The case is based almost wholly on the revelations of six mafiosi who have turned state's evidence, including the first and most important of the Cosa Nostra supergrasses, Tommaso Buscetta.

The judge presiding over the preliminary court ruled yesterday that the accounts of the six tallied sufficiently to provide a "coherent basis to proceed".

Lawyers for Mr Andreotti and Mr Vitalone, however, described the admission of their evidence as a "death knell for justice" and "a web of accusations based on stories that have been cooked up and recooked".

Rumours have been swirling for years that the Christian Democrat leadership, including the faction led by Mr Andreotti, allowed Moro to be killed, because he represented a threat to their party interests and because he favoured a political coalition with the Communist Party.

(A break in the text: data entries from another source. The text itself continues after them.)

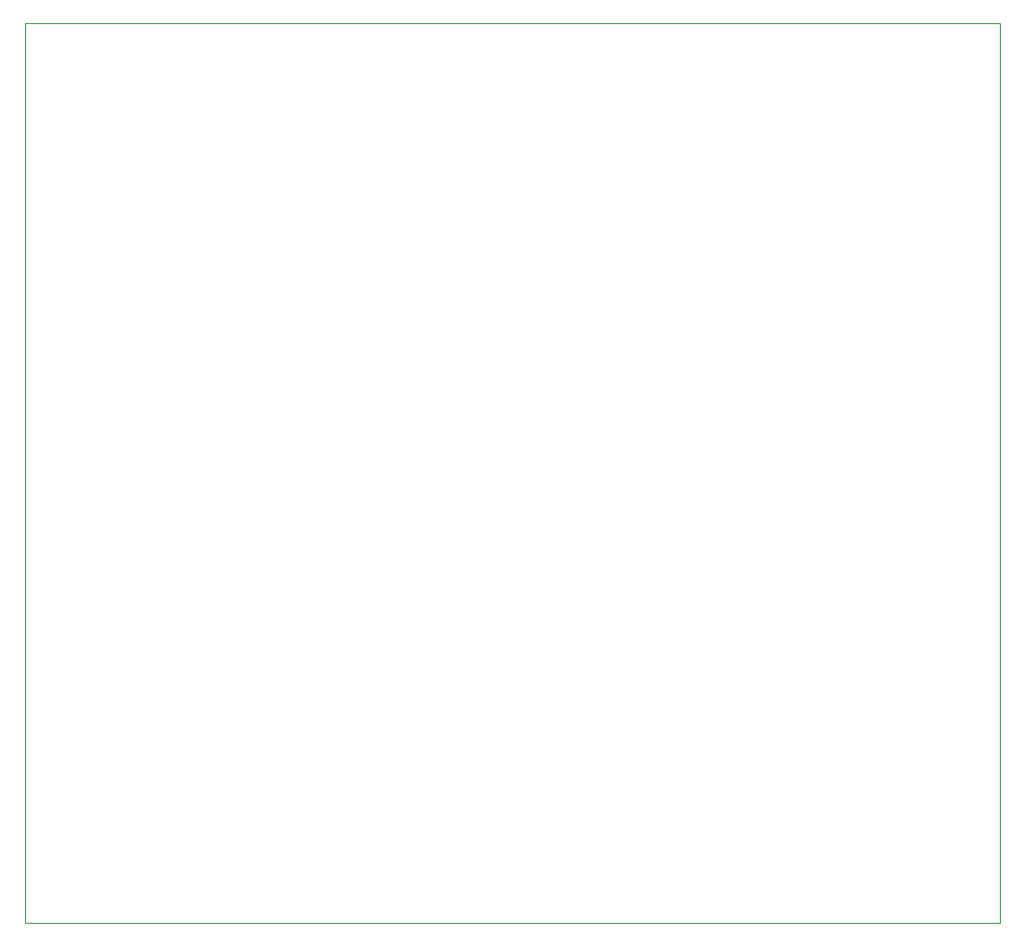
<source format=gbr>
%TF.GenerationSoftware,KiCad,Pcbnew,8.0.1*%
%TF.CreationDate,2024-04-13T21:14:01-05:00*%
%TF.ProjectId,Modulo_DEC,4d6f6475-6c6f-45f4-9445-432e6b696361,rev?*%
%TF.SameCoordinates,Original*%
%TF.FileFunction,Paste,Top*%
%TF.FilePolarity,Positive*%
%FSLAX46Y46*%
G04 Gerber Fmt 4.6, Leading zero omitted, Abs format (unit mm)*
G04 Created by KiCad (PCBNEW 8.0.1) date 2024-04-13 21:14:01*
%MOMM*%
%LPD*%
G01*
G04 APERTURE LIST*
%TA.AperFunction,Profile*%
%ADD10C,0.100000*%
%TD*%
G04 APERTURE END LIST*
D10*
X102890000Y-23100000D02*
X188300000Y-23100000D01*
X188300000Y-102040000D01*
X102890000Y-102040000D01*
X102890000Y-23100000D01*
M02*

</source>
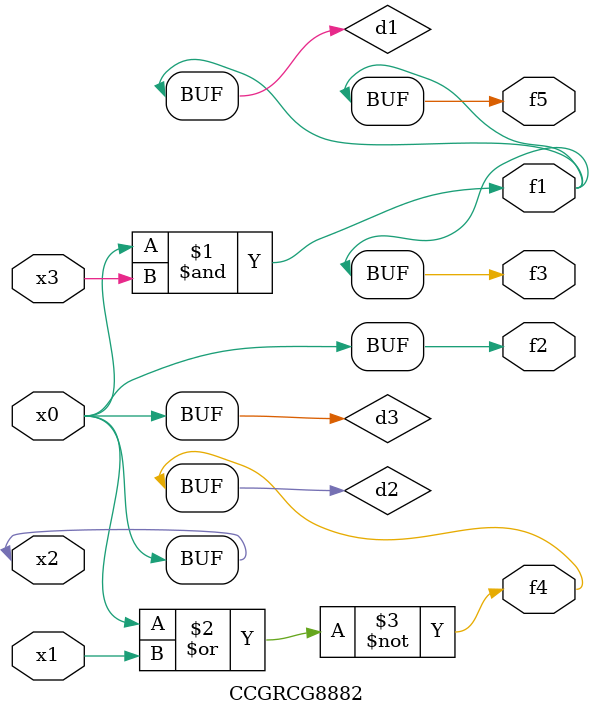
<source format=v>
module CCGRCG8882(
	input x0, x1, x2, x3,
	output f1, f2, f3, f4, f5
);

	wire d1, d2, d3;

	and (d1, x2, x3);
	nor (d2, x0, x1);
	buf (d3, x0, x2);
	assign f1 = d1;
	assign f2 = d3;
	assign f3 = d1;
	assign f4 = d2;
	assign f5 = d1;
endmodule

</source>
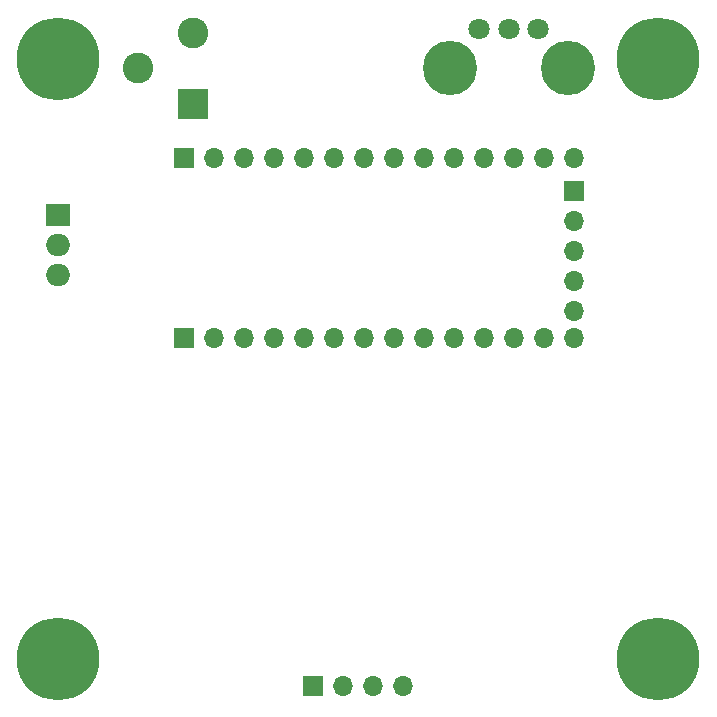
<source format=gbr>
G04 #@! TF.GenerationSoftware,KiCad,Pcbnew,5.1.7-a382d34a8~88~ubuntu18.04.1*
G04 #@! TF.CreationDate,2021-08-02T14:04:30-07:00*
G04 #@! TF.ProjectId,tumbler_gen3,74756d62-6c65-4725-9f67-656e332e6b69,V1.7*
G04 #@! TF.SameCoordinates,Original*
G04 #@! TF.FileFunction,Soldermask,Bot*
G04 #@! TF.FilePolarity,Negative*
%FSLAX46Y46*%
G04 Gerber Fmt 4.6, Leading zero omitted, Abs format (unit mm)*
G04 Created by KiCad (PCBNEW 5.1.7-a382d34a8~88~ubuntu18.04.1) date 2021-08-02 14:04:30*
%MOMM*%
%LPD*%
G01*
G04 APERTURE LIST*
%ADD10C,7.000000*%
%ADD11C,2.600000*%
%ADD12R,2.600000X2.600000*%
%ADD13O,1.700000X1.700000*%
%ADD14R,1.700000X1.700000*%
%ADD15O,2.000000X1.905000*%
%ADD16R,2.000000X1.905000*%
%ADD17C,4.600000*%
%ADD18C,1.800000*%
G04 APERTURE END LIST*
D10*
X240792000Y-161290000D03*
X189992000Y-161290000D03*
X240792000Y-110490000D03*
X189992000Y-110490000D03*
D11*
X196722000Y-111300000D03*
X201422000Y-108300000D03*
D12*
X201422000Y-114300000D03*
D13*
X219202000Y-163576000D03*
X216662000Y-163576000D03*
X214122000Y-163576000D03*
D14*
X211582000Y-163576000D03*
D15*
X189992000Y-128778000D03*
X189992000Y-126238000D03*
D16*
X189992000Y-123698000D03*
D17*
X233132000Y-111250000D03*
X223132000Y-111250000D03*
D18*
X230632000Y-107950000D03*
X228132000Y-107950000D03*
X225632000Y-107950000D03*
D13*
X233680000Y-118872000D03*
X231140000Y-118872000D03*
X228600000Y-118872000D03*
X226060000Y-118872000D03*
X223520000Y-118872000D03*
X220980000Y-118872000D03*
X218440000Y-118872000D03*
X215900000Y-118872000D03*
X213360000Y-118872000D03*
X210820000Y-118872000D03*
X208280000Y-118872000D03*
X205740000Y-118872000D03*
X203200000Y-118872000D03*
D14*
X200660000Y-118872000D03*
D13*
X233680000Y-134112000D03*
X231140000Y-134112000D03*
X228600000Y-134112000D03*
X226060000Y-134112000D03*
X223520000Y-134112000D03*
X220980000Y-134112000D03*
X218440000Y-134112000D03*
X215900000Y-134112000D03*
X213360000Y-134112000D03*
X210820000Y-134112000D03*
X208280000Y-134112000D03*
X205740000Y-134112000D03*
X203200000Y-134112000D03*
D14*
X200660000Y-134112000D03*
D13*
X233680000Y-131826000D03*
X233680000Y-129286000D03*
X233680000Y-126746000D03*
X233680000Y-124206000D03*
D14*
X233680000Y-121666000D03*
M02*

</source>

Pecorelli had several sources in the intelligence services which he used time and again to embarrass the Christian Democrats in his magazine, Op.

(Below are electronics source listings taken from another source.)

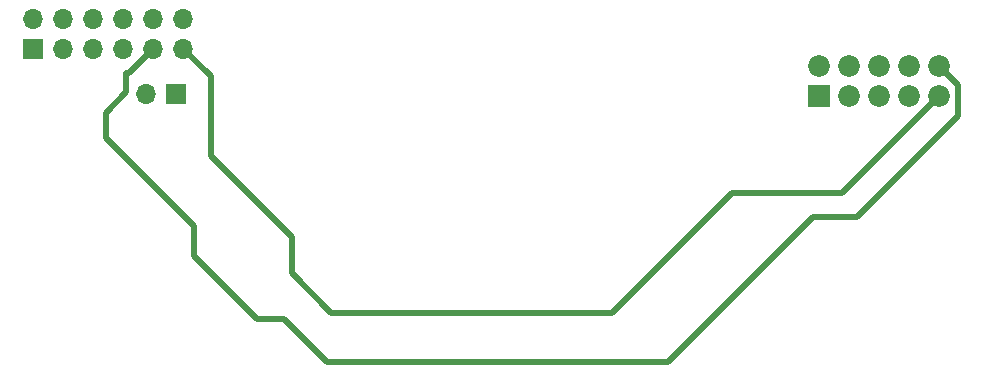
<source format=gbr>
%TF.GenerationSoftware,KiCad,Pcbnew,(6.0.0-0)*%
%TF.CreationDate,2022-02-24T10:59:22-05:00*%
%TF.ProjectId,Rotary,526f7461-7279-42e6-9b69-6361645f7063,rev?*%
%TF.SameCoordinates,Original*%
%TF.FileFunction,Copper,L2,Inr*%
%TF.FilePolarity,Positive*%
%FSLAX46Y46*%
G04 Gerber Fmt 4.6, Leading zero omitted, Abs format (unit mm)*
G04 Created by KiCad (PCBNEW (6.0.0-0)) date 2022-02-24 10:59:22*
%MOMM*%
%LPD*%
G01*
G04 APERTURE LIST*
%TA.AperFunction,ComponentPad*%
%ADD10O,1.700000X1.700000*%
%TD*%
%TA.AperFunction,ComponentPad*%
%ADD11R,1.700000X1.700000*%
%TD*%
%TA.AperFunction,ComponentPad*%
%ADD12R,1.836000X1.836000*%
%TD*%
%TA.AperFunction,ComponentPad*%
%ADD13C,1.836000*%
%TD*%
%TA.AperFunction,Conductor*%
%ADD14C,0.500000*%
%TD*%
G04 APERTURE END LIST*
D10*
%TO.N,RTR_LIMIT*%
%TO.C,J3*%
X117870000Y-103340000D03*
D11*
%TO.N,GND*%
X120410000Y-103340000D03*
%TD*%
D12*
%TO.N,RTR_ENB*%
%TO.C,J2*%
X174853250Y-103503500D03*
D13*
%TO.N,LKIT_C*%
X174853250Y-100963500D03*
%TO.N,RTR_ENA*%
X177393250Y-103503500D03*
%TO.N,LKIT_B*%
X177393250Y-100963500D03*
%TO.N,RTR_LIMIT*%
X179933250Y-103503500D03*
%TO.N,LKIT_A*%
X179933250Y-100963500D03*
%TO.N,5V*%
X182473250Y-103503500D03*
%TO.N,GND*%
X182473250Y-100963500D03*
%TO.N,RMOT2*%
X185013250Y-103503500D03*
%TO.N,RMOT1*%
X185013250Y-100963500D03*
%TD*%
D11*
%TO.N,RTR_ENB*%
%TO.C,J1*%
X108320000Y-99520000D03*
D10*
%TO.N,GND*%
X108320000Y-96980000D03*
%TO.N,RTR_ENA*%
X110860000Y-99520000D03*
%TO.N,GND*%
X110860000Y-96980000D03*
%TO.N,5V*%
X113400000Y-99520000D03*
X113400000Y-96980000D03*
%TO.N,GND*%
X115940000Y-99520000D03*
%TO.N,LKIT_A*%
X115940000Y-96980000D03*
%TO.N,RMOT1*%
X118480000Y-99520000D03*
%TO.N,LKIT_B*%
X118480000Y-96980000D03*
%TO.N,RMOT2*%
X121020000Y-99520000D03*
%TO.N,LKIT_C*%
X121020000Y-96980000D03*
%TD*%
D14*
%TO.N,RMOT1*%
X114430000Y-107030000D02*
X114430000Y-104942213D01*
X127260000Y-122360000D02*
X121940000Y-117040000D01*
X178070000Y-113770000D02*
X174280000Y-113770000D01*
X133190000Y-126040000D02*
X129510000Y-122360000D01*
X186600000Y-105240000D02*
X178070000Y-113770000D01*
X116170000Y-103202213D02*
X116170000Y-101560000D01*
X114430000Y-104942213D02*
X116170000Y-103202213D01*
X185013250Y-100963500D02*
X186600000Y-102550250D01*
X186600000Y-102550250D02*
X186600000Y-105240000D01*
X129510000Y-122360000D02*
X127260000Y-122360000D01*
X121940000Y-117040000D02*
X121940000Y-114540000D01*
X116440000Y-101560000D02*
X118480000Y-99520000D01*
X174280000Y-113770000D02*
X162010000Y-126040000D01*
X116170000Y-101560000D02*
X116440000Y-101560000D01*
X121940000Y-114540000D02*
X114430000Y-107030000D01*
X162010000Y-126040000D02*
X133190000Y-126040000D01*
%TO.N,RMOT2*%
X185013250Y-103503500D02*
X176786750Y-111730000D01*
X157310000Y-121850000D02*
X133500000Y-121850000D01*
X133500000Y-121850000D02*
X130170000Y-118520000D01*
X130170000Y-115460000D02*
X123320000Y-108610000D01*
X167430000Y-111730000D02*
X157310000Y-121850000D01*
X123320000Y-101820000D02*
X121020000Y-99520000D01*
X176786750Y-111730000D02*
X167430000Y-111730000D01*
X123320000Y-108610000D02*
X123320000Y-101820000D01*
X130170000Y-118520000D02*
X130170000Y-115460000D01*
%TD*%
M02*

</source>
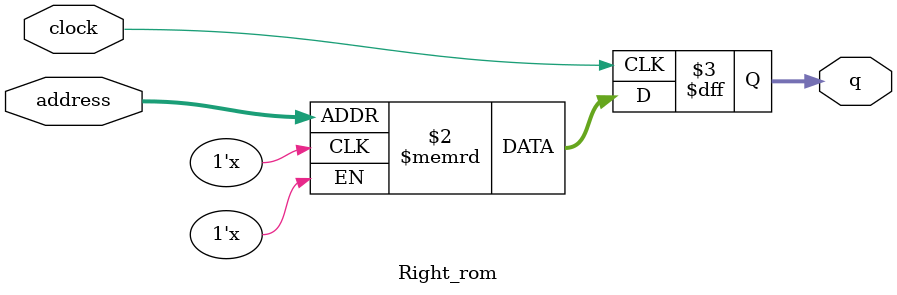
<source format=sv>
module Right_rom (
	input logic clock,
	input logic [8:0] address,
	output logic [3:0] q
);

logic [3:0] memory [0:399] /* synthesis ram_init_file = "./Right/Right.mif" */;

always_ff @ (posedge clock) begin
	q <= memory[address];
end

endmodule

</source>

Inevitably he made many enemies, and acquired a reputation for obtaining information by blackmail.

One of the prosecution's difficulties will be to prove that he had indeed dug up compromising information about Mr Andreotti, since he took his secrets with him to the grave.

There is also a problem with the witnesses, since the two members of Cosa Nostra with whom Mr Andreotti is alleged to have had direct contact, the cousins Nino and Ignazio Salvo, are both now dead.

The defence will concentrate on knocking the credibility of the Mafia turncoats, as it is doing at Mr Andreotti's other trial, which began in Palermo on 26 September. Its biggest liability in both cases is likely to be Mr Andreotti himself, whose statements are often hard to believe, if not downright contradictory.

Earlier this week Mr Andreotti said he had had only two contacts with Pecorelli, once when the journalist asked him for advice on combating headaches, and again in a letter of condolence when Mr Andreotti's mother died. Both episodes seem very odd for two otherwise unacquainted men.

The Mafia trial in Palermo and the murder trial, which will take place in the central city of Perugia, could take years to complete. The lawyers in Palermo are still arguing about procedure after five weeks in and out of court. Mr Andreotti, who is 76, said yesterday he hoped both cases could be resolved "within a time frame that is not Biblical".